> DATA
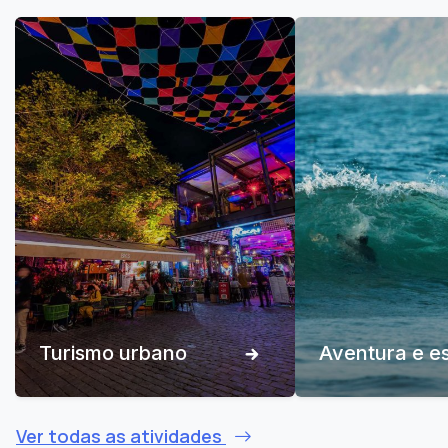
Turismo urbano
Aventura e e
Ver todas as atividades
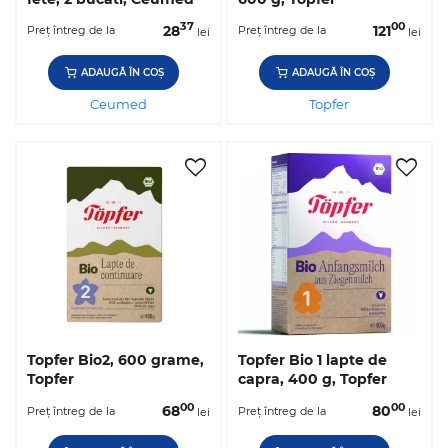
37
00
28
121
Preț întreg de la
Preț întreg de la
lei
lei
ADAUGĂ ÎN COȘ
ADAUGĂ ÎN COȘ
Ceumed
Topfer
Topfer Bio2, 600 grame,
Topfer Bio 1 lapte de
Topfer
capra, 400 g, Topfer
00
00
68
80
Preț întreg de la
Preț întreg de la
lei
lei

> WORK INSTRUCTIONS
Write out the text read from all the records again, leaving out the pictures. Replace every "lei" with "RON" and change nothing else.

> FINISHED TASK
Turismo urbano
Aventura e e
Ver todas as atividades
37
00
28
121
Preț întreg de la
Preț întreg de la
RON
RON
ADAUGĂ ÎN COȘ
ADAUGĂ ÎN COȘ
Ceumed
Topfer
Topfer Bio2, 600 grame,
Topfer Bio 1 lapte de
Topfer
capra, 400 g, Topfer
00
00
68
80
Preț întreg de la
Preț întreg de la
RON
RON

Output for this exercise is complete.